### What needs to be done:
Transcribe only the lines between the first line of the records and the line containing "index dip: (206, 193)", inclusive, exactly as written.

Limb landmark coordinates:
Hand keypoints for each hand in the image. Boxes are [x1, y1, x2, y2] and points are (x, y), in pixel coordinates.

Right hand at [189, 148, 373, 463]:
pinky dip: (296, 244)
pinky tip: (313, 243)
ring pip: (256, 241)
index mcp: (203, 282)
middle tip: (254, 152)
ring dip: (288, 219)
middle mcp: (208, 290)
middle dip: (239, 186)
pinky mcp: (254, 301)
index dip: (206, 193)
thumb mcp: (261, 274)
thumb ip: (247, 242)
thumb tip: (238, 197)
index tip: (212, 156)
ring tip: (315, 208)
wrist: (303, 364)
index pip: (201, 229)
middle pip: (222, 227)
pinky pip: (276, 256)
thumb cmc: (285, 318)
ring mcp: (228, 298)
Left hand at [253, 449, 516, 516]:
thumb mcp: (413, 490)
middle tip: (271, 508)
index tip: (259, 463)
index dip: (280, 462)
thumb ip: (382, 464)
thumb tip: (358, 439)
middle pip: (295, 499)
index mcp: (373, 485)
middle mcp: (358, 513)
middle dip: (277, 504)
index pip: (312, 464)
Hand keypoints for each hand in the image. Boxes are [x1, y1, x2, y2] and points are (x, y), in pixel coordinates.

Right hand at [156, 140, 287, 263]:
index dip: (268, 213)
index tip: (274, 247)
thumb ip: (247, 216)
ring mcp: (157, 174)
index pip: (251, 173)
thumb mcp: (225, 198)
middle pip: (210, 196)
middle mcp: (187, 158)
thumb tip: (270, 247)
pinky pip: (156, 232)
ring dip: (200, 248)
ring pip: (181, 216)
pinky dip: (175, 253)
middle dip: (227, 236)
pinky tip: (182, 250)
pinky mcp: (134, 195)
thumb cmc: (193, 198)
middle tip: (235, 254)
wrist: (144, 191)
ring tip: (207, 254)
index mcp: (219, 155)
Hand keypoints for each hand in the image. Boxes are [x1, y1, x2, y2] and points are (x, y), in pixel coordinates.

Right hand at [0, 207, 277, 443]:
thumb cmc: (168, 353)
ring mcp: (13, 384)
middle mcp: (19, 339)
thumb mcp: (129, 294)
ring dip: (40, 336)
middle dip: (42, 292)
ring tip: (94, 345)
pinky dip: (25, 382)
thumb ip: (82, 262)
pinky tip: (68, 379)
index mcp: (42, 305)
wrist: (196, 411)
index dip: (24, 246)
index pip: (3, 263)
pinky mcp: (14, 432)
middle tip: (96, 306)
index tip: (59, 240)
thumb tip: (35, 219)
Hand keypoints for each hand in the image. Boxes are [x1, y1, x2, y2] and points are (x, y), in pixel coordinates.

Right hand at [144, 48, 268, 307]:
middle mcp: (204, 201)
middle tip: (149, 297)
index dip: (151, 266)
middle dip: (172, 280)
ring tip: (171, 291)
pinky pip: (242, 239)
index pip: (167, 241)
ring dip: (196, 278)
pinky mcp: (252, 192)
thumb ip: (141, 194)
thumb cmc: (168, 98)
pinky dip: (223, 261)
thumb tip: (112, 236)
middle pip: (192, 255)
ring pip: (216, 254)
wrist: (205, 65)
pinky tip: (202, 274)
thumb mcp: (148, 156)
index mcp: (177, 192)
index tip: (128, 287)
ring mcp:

### Exercise result:
Hand keypoints for each hand in the image. Boxes are [x1, y1, x2, y2] and points are (x, y), in pixel coordinates.

Right hand at [189, 148, 373, 463]:
pinky dip: (296, 244)
pinky tip: (313, 243)
ring pip: (256, 241)
index mcp: (203, 282)
middle tip: (254, 152)
ring dip: (288, 219)
middle mcp: (208, 290)
middle dip: (239, 186)
pinky mcp: (254, 301)
index dip: (206, 193)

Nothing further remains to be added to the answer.